After understanding all these, what is to be done? In my own limited knowledge of the state of curricular condition of the nation, I have learned the following:
- All reform efforts must be anchored on learning and improving student performance. The Philippines signed the UNESCO Education for All Jomtien Declaration in 1990 and the Dakar Framework 10 years later. Through these landmark documents, the Philippines affirmed that “the focus of basic education must, therefore, be on actual learning acquisition and outcome, rather than exclusively upon enrollment, continued participation in organized programs and completion of certification requirements.” And yet to this day, our best educators continue to decry that our education system puts more emphasis on “credentializing” the learner.

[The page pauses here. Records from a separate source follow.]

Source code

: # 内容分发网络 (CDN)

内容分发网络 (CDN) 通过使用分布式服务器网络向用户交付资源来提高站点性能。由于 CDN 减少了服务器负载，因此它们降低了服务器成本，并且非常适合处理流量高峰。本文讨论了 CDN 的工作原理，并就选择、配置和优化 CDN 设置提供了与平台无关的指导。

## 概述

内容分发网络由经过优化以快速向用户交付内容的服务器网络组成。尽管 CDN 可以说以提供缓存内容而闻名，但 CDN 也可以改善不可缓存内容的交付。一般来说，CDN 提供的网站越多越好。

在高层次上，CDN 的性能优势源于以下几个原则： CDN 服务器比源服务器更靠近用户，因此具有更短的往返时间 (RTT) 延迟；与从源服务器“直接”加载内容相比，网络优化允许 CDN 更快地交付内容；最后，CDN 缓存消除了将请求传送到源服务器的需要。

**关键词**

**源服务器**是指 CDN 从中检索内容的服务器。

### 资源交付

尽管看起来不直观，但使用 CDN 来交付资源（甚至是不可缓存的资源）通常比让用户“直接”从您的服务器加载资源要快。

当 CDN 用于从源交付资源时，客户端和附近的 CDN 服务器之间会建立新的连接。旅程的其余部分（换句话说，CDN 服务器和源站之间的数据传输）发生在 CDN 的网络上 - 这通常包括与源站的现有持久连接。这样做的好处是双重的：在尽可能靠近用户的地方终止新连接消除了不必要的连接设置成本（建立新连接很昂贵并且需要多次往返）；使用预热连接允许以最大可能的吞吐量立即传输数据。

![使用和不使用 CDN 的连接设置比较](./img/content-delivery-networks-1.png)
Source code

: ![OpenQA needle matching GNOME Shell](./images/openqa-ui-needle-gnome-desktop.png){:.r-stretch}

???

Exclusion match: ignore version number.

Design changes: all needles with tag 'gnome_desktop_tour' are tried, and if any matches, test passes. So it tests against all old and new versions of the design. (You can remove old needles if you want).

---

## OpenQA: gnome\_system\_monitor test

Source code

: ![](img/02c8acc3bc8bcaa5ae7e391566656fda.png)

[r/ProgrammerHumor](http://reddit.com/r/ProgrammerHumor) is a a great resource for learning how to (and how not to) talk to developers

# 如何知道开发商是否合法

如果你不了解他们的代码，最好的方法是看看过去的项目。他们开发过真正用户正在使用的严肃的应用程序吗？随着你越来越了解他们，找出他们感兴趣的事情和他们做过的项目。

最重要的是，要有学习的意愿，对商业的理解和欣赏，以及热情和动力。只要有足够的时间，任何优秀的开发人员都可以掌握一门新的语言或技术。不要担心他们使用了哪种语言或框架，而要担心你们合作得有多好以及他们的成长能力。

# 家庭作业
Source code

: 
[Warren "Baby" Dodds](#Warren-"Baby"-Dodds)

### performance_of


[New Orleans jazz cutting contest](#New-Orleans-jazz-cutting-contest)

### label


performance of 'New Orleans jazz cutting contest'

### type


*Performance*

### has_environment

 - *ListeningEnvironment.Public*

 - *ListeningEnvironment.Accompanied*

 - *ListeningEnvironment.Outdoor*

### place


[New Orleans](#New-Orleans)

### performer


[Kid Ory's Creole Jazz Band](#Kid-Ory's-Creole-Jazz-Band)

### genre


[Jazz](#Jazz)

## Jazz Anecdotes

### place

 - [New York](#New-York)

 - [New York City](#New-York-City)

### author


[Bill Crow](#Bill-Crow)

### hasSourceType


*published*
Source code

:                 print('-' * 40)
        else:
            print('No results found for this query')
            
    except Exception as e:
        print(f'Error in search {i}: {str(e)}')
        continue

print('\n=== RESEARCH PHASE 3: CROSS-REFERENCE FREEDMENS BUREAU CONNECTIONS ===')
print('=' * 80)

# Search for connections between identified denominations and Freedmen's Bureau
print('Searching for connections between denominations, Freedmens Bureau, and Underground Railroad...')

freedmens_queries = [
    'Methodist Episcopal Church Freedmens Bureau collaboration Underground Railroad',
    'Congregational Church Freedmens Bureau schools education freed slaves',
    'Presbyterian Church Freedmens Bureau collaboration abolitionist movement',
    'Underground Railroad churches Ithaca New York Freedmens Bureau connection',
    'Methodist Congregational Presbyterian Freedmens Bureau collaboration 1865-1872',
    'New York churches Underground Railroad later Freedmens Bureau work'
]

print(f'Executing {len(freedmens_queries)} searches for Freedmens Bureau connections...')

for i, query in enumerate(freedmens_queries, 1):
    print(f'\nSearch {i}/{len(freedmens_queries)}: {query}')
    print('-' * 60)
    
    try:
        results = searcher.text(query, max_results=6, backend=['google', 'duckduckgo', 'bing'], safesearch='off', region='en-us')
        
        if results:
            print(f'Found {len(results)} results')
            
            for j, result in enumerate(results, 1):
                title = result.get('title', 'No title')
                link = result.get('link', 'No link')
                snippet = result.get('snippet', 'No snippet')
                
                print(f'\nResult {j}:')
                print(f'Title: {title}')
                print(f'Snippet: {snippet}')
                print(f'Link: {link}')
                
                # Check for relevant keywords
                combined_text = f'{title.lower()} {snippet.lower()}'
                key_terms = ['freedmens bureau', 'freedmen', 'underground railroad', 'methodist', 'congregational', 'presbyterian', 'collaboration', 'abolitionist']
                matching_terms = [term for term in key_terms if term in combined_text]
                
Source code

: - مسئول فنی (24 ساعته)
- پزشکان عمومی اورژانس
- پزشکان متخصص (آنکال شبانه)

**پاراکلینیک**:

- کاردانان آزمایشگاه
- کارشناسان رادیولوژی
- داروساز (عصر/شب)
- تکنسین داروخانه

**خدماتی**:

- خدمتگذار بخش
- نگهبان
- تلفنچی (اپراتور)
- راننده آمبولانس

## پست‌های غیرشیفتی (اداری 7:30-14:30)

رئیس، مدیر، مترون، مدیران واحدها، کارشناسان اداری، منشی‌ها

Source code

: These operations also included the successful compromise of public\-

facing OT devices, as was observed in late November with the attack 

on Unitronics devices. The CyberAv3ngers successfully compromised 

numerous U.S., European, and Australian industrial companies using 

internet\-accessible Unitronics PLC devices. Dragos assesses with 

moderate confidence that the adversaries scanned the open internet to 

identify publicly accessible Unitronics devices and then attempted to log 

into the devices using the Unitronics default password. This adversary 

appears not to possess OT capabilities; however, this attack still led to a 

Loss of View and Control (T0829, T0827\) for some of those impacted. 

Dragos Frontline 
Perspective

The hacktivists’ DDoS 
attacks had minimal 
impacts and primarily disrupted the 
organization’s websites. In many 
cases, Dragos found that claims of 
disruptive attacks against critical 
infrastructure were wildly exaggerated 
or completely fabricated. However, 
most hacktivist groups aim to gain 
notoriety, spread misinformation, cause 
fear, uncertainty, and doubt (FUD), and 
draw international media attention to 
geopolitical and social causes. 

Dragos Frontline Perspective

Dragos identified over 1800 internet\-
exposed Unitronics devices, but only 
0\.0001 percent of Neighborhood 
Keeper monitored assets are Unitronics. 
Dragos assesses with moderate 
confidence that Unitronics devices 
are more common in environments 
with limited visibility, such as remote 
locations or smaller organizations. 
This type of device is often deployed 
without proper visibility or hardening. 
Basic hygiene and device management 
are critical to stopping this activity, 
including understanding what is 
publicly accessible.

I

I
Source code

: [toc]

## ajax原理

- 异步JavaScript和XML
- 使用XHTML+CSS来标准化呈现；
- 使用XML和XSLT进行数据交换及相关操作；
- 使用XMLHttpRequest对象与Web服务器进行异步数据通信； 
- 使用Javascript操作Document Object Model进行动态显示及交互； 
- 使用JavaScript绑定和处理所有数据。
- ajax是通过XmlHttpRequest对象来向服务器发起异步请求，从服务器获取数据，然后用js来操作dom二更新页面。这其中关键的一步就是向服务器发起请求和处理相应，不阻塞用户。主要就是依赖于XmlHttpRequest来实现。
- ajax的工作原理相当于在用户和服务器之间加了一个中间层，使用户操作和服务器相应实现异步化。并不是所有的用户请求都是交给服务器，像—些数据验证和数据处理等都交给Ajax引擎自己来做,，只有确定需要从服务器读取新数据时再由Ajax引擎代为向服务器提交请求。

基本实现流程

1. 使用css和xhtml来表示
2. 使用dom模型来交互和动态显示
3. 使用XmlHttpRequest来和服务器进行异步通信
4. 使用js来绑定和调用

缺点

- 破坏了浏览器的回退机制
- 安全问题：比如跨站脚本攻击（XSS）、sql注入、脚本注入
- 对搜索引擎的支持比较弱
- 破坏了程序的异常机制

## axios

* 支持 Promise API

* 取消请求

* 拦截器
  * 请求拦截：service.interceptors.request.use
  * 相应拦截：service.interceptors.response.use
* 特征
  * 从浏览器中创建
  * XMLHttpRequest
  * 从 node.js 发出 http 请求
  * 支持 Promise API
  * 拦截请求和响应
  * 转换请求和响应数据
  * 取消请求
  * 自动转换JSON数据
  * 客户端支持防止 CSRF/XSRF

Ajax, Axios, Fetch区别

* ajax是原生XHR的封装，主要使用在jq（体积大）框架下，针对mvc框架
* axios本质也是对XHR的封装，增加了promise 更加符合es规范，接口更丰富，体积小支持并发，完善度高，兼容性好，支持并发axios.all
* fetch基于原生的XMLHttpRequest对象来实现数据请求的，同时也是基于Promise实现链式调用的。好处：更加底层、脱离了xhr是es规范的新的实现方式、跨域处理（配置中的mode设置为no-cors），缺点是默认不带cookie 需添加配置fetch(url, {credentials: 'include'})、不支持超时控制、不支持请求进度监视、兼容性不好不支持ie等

- Quick fixes and a one-size-fits-all approach will not work. Education reform requires “a patient, concerted and negotiated strategy.” Consider, for instance, the existing 10-year basic education cycle vis-à-vis the minimum learning competencies prescribed in the Revised Basic Education Curriculum (RBEC). The cycle is so compressed that teachers barely have enough time to, well, teach. Meanwhile, the learner is hard-pressed to absorb all the things the RBEC says he should be learning within the allotted time frame. On top of that, the learner needs to hurdle the medium of instruction during the early years, which is either Filipino or English. The 10-year basic education cycle and the medium of instruction are education policies crying out for reform, but these two issues are fraught with social, political and cultural ramifications. Simply asking for official promulgations will not be enough. There needs to be a continuing discourse on these issues; otherwise the reform initiative could very likely fizzle out.
- Lack of (or Poor) Regular Monitoring and Evaluation. After a new curriculum has been installed, it is left unattended. Inadequate monitoring activities to find out curricular strengths or weaknesses and problems are being encountered. Very little means is provided to find out if the implementation is running smoothly or not. When the time of implementation ends, sometimes there is no evaluation aspect, thus the innovation cannot be judged as failure or success for it to be continued or not.
- Teacher Burn Out. With so many new changes taking place in the curriculum, many teachers are getting burn out. They get tired so easily and motivation is very low. It is so because—aside from receiving one of the lowest salaries and poorest privileges and conditions in the country—they cannot cope with rapid changes that take place. They themselves cannot adjust to the changes that are being introduced, physically, emotionally, and intellectually. They would prefer the “good old” days and stick to what they had been doing which are not anymore compatible with the times.
- Innovations are Not Communicated to All. Only the managers or the proponents understand the changes. Those who are directly involved merely follow hook line and sinker. This is called regimentation. Changes, when introduced this way, may falter along the way because the people involved are not empowered.